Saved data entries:
────────
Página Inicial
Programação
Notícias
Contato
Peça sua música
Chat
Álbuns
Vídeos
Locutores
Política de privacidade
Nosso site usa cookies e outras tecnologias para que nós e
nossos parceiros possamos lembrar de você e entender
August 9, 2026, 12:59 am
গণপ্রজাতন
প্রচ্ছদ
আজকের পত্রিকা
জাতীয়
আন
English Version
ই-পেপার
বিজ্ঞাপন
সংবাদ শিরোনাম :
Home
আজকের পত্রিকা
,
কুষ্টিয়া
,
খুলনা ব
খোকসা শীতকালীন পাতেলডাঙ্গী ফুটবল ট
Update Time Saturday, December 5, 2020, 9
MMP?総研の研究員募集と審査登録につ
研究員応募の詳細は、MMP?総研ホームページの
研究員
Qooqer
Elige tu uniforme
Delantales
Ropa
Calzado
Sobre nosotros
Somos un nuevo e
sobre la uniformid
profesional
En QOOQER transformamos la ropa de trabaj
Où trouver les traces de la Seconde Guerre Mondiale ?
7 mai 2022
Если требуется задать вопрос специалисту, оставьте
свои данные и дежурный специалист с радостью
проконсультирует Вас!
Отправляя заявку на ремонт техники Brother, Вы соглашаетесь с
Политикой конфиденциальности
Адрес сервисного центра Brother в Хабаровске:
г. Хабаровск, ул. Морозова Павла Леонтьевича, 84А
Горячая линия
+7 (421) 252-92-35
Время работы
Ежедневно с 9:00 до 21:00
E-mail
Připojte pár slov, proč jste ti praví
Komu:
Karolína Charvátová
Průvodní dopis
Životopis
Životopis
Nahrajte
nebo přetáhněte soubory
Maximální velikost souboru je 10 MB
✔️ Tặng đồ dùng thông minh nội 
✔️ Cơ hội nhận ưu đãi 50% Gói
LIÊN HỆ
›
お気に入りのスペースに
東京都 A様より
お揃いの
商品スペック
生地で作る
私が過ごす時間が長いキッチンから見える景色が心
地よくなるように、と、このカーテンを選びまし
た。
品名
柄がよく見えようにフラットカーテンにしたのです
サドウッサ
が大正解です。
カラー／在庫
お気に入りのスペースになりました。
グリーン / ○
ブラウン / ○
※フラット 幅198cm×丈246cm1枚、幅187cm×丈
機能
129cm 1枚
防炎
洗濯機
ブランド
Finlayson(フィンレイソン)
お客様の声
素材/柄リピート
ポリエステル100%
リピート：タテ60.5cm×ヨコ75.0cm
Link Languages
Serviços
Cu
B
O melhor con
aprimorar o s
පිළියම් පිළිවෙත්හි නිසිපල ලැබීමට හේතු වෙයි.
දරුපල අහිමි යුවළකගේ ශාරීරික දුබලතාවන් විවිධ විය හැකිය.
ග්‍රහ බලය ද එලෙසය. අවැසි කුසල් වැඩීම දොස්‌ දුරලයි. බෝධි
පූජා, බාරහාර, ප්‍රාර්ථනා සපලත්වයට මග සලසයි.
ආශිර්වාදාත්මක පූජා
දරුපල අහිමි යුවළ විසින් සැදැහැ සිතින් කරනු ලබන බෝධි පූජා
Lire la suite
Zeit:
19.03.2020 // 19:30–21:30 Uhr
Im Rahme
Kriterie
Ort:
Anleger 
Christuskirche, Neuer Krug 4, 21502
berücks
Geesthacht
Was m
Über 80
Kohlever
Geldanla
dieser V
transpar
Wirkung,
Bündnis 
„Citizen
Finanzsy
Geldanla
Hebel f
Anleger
────────
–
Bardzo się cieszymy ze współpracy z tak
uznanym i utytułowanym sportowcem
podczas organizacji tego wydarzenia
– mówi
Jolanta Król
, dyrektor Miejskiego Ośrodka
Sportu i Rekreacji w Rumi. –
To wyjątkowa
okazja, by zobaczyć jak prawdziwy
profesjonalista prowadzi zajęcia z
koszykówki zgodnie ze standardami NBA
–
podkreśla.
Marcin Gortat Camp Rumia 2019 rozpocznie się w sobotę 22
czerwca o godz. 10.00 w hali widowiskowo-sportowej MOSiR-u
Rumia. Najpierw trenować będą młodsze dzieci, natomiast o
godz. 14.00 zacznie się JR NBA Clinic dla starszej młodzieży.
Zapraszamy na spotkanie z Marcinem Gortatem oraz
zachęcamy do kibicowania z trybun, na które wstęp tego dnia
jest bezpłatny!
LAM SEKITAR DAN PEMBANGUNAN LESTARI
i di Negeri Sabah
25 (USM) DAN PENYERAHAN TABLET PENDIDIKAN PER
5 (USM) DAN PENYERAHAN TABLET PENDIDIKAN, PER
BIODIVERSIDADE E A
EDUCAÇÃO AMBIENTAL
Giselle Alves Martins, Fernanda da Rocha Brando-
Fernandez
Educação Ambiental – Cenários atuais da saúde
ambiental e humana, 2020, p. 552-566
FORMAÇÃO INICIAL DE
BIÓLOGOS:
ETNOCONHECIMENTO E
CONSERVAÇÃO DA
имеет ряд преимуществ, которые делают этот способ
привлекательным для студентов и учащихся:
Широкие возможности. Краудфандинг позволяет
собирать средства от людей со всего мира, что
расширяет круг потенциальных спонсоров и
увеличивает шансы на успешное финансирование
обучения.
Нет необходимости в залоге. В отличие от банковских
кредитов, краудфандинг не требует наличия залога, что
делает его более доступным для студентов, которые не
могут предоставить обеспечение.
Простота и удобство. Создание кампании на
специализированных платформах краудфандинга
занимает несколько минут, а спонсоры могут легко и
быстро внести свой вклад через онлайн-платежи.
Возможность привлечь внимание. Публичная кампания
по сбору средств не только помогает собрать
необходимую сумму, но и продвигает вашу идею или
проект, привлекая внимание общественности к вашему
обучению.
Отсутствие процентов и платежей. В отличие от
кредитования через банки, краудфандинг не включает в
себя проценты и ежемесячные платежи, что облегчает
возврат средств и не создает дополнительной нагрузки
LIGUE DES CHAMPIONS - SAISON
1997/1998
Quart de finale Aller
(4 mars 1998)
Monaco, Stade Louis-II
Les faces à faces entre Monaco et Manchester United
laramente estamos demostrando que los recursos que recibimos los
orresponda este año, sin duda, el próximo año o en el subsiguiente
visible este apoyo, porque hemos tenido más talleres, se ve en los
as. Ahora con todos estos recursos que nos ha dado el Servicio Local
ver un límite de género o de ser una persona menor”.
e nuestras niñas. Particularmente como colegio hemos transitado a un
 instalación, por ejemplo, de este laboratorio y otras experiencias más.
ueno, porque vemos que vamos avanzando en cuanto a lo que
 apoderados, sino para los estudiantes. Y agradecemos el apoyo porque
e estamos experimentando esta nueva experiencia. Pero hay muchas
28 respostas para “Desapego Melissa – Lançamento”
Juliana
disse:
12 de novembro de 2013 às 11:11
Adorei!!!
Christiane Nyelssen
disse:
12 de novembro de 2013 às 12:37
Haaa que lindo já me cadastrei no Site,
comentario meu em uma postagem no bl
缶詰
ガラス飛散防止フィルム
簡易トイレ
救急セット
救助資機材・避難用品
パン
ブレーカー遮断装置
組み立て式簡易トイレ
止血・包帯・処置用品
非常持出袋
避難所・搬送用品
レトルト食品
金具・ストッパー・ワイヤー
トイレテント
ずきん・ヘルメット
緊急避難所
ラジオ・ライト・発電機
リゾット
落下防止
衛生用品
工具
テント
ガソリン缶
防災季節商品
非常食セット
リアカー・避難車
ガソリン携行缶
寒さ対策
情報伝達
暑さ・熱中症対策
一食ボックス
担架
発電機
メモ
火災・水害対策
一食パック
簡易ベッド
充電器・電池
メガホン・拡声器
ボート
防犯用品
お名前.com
────────
▶ [EXERCISE] Select and copy every line from the records that includes the word "Rumia".

▶ [OUTPUT BELOW]
Marcin Gortat Camp Rumia 2019 rozpocznie się w sobotę 22
Rumia. Najpierw trenować będą młodsze dzieci, natomiast o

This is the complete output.